Source records
━━━━━━━━━━━━━━━━

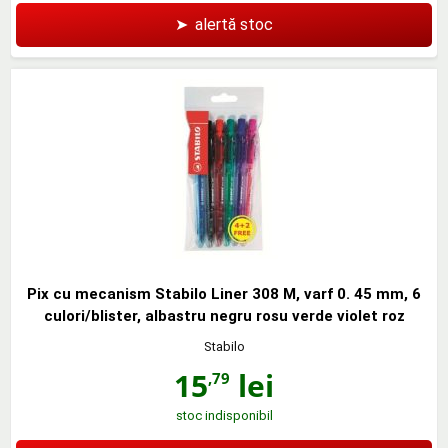
➤
alertă stoc
Pix cu mecanism Stabilo Liner 308 M, varf 0. 45 mm, 6
culori/blister, albastru negru rosu verde violet roz
Stabilo
15
lei
,79
stoc indisponibil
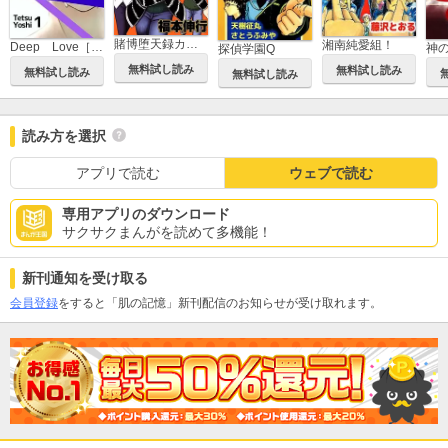
賭博堕天録カイジ 24億脱出編
湘南純愛組！
Deep Love［REAL]
神
探偵学園Q
無料試し読み
無料試し読み
無料試し読み
無料試し読み
読み方を選択
アプリで読む
ウェブで読む
専用アプリのダウンロード
サクサクまんがを読めて多機能！
新刊通知を受け取る
会員登録
をすると「肌の記憶」新刊配信のお知らせが受け取れます。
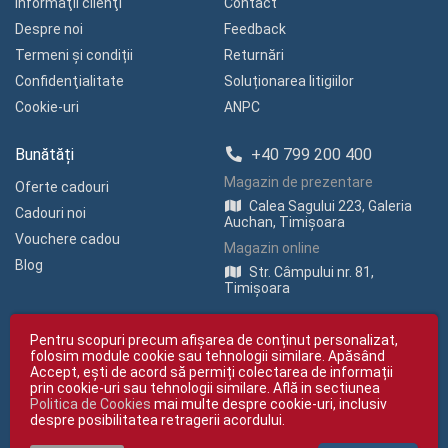
Informaţii clienţi
Contact
Despre noi
Feedback
Termeni și condiții
Returnări
Confidenţialitate
Soluționarea litigiilor
Cookie-uri
ANPC
Bunătăți
+40 799 200 400
Magazin de prezentare
Oferte cadouri
Calea Sagului 223, Galeria
Cadouri noi
Auchan, Timișoara
Vouchere cadou
Magazin online
Blog
Str. Câmpului nr. 81,
Timișoara
Pentru scopuri precum afișarea de conținut personalizat,
folosim module cookie sau tehnologii similare. Apăsând
Accept, ești de acord să permiți colectarea de informații
prin cookie-uri sau tehnologii similare. Află in sectiunea
Politica de Cookies
mai multe despre cookie-uri, inclusiv
Copyright © giftexpress.ro | Toate drepturile rezervate
despre posibilitatea retragerii acordului.
giftexpress.ro aparține de Fun Design SRL (CUI RO 15651694, Nr. Reg. Com.
J35/1813/2003).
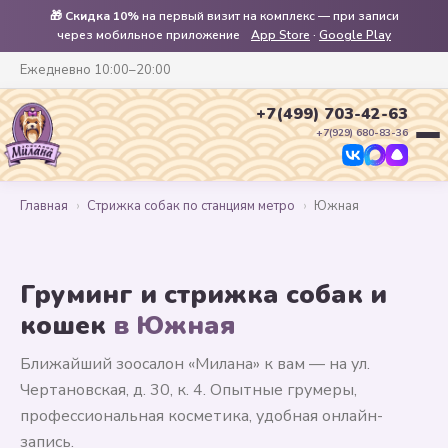
🎁
Скидка 10%
на первый визит на комплекс — при записи
через мобильное приложение
App Store
·
Google Play
Ежедневно 10:00–20:00
+7(499) 703-42-63
+7(929) 680-83-36
Главная
›
Стрижка собак по станциям метро
›
Южная
Груминг и стрижка собак и
кошек
в Южная
Ближайший зоосалон «Милана» к вам — на ул.
Чертановская, д. 30, к. 4. Опытные грумеры,
профессиональная косметика, удобная онлайн-
запись.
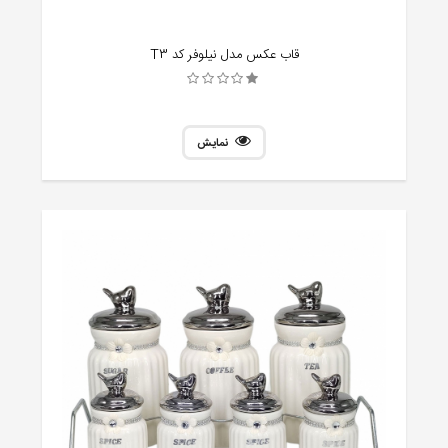
قاب عکس مدل نیلوفر کد T3
نمایش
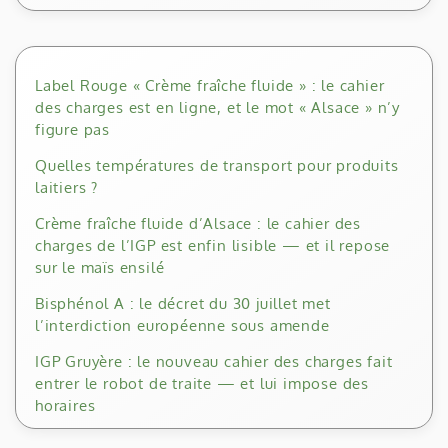
Label Rouge « Crème fraîche fluide » : le cahier
des charges est en ligne, et le mot « Alsace » n’y
figure pas
Quelles températures de transport pour produits
laitiers ?
Crème fraîche fluide d’Alsace : le cahier des
charges de l’IGP est enfin lisible — et il repose
sur le maïs ensilé
Bisphénol A : le décret du 30 juillet met
l’interdiction européenne sous amende
IGP Gruyère : le nouveau cahier des charges fait
entrer le robot de traite — et lui impose des
horaires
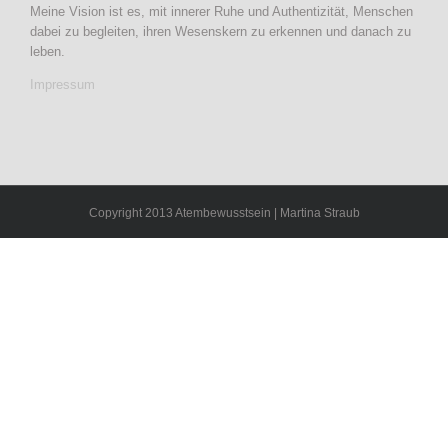
Meine Vision ist es, mit innerer Ruhe und Authentizität, Menschen
dabei zu begleiten, ihren Wesenskern zu erkennen und danach zu
leben.
Impressum
Copyright 2013 Atembewusstsein | Martina Straub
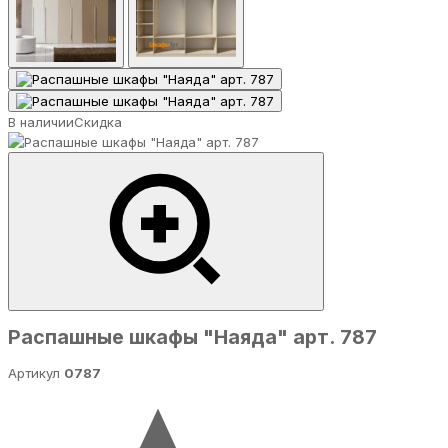
В наличии
Скидка
Распашные шкафы "Наяда" арт. 787
Артикул
0787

━━━━━━━━━━━━━━━━

### Job item
The copy you output must match the entries above exactly, except that it has no pictures.

### Result
➤
alertă stoc
Pix cu mecanism Stabilo Liner 308 M, varf 0. 45 mm, 6
culori/blister, albastru negru rosu verde violet roz
Stabilo
15
lei
,79
stoc indisponibil
賭博堕天録カイジ 24億脱出編
湘南純愛組！
Deep Love［REAL]
神
探偵学園Q
無料試し読み
無料試し読み
無料試し読み
無料試し読み
読み方を選択
アプリで読む
ウェブで読む
専用アプリのダウンロード
サクサクまんがを読めて多機能！
新刊通知を受け取る
会員登録
をすると「肌の記憶」新刊配信のお知らせが受け取れます。
Informaţii clienţi
Contact
Despre noi
Feedback
Termeni și condiții
Returnări
Confidenţialitate
Soluționarea litigiilor
Cookie-uri
ANPC
Bunătăți
+40 799 200 400
Magazin de prezentare
Oferte cadouri
Calea Sagului 223, Galeria
Cadouri noi
Auchan, Timișoara
Vouchere cadou
Magazin online
Blog
Str. Câmpului nr. 81,
Timișoara
Pentru scopuri precum afișarea de conținut personalizat,
folosim module cookie sau tehnologii similare. Apăsând
Accept, ești de acord să permiți colectarea de informații
prin cookie-uri sau tehnologii similare. Află in sectiunea
Politica de Cookies
mai multe despre cookie-uri, inclusiv
Copyright © giftexpress.ro | Toate drepturile rezervate
despre posibilitatea retragerii acordului.
giftexpress.ro aparține de Fun Design SRL (CUI RO 15651694, Nr. Reg. Com.
J35/1813/2003).
🎁
Скидка 10%
на первый визит на комплекс — при записи
через мобильное приложение
App Store
·
Google Play
Ежедневно 10:00–20:00
+7(499) 703-42-63
+7(929) 680-83-36
Главная
›
Стрижка собак по станциям метро
›
Южная
Груминг и стрижка собак и
кошек
в Южная
Ближайший зоосалон «Милана» к вам — на ул.
Чертановская, д. 30, к. 4. Опытные грумеры,
профессиональная косметика, удобная онлайн-
запись.
قاب عکس مدل نیلوفر کد T3
نمایش
Label Rouge « Crème fraîche fluide » : le cahier
des charges est en ligne, et le mot « Alsace » n’y
figure pas
Quelles températures de transport pour produits
laitiers ?
Crème fraîche fluide d’Alsace : le cahier des
charges de l’IGP est enfin lisible — et il repose
sur le maïs ensilé
Bisphénol A : le décret du 30 juillet met
l’interdiction européenne sous amende
IGP Gruyère : le nouveau cahier des charges fait
entrer le robot de traite — et lui impose des
horaires
Meine Vision ist es, mit innerer Ruhe und Authentizität, Menschen
dabei zu begleiten, ihren Wesenskern zu erkennen und danach zu
leben.
Impressum
Copyright 2013 Atembewusstsein | Martina Straub
В наличии
Скидка
Распашные шкафы "Наяда" арт. 787
Артикул
0787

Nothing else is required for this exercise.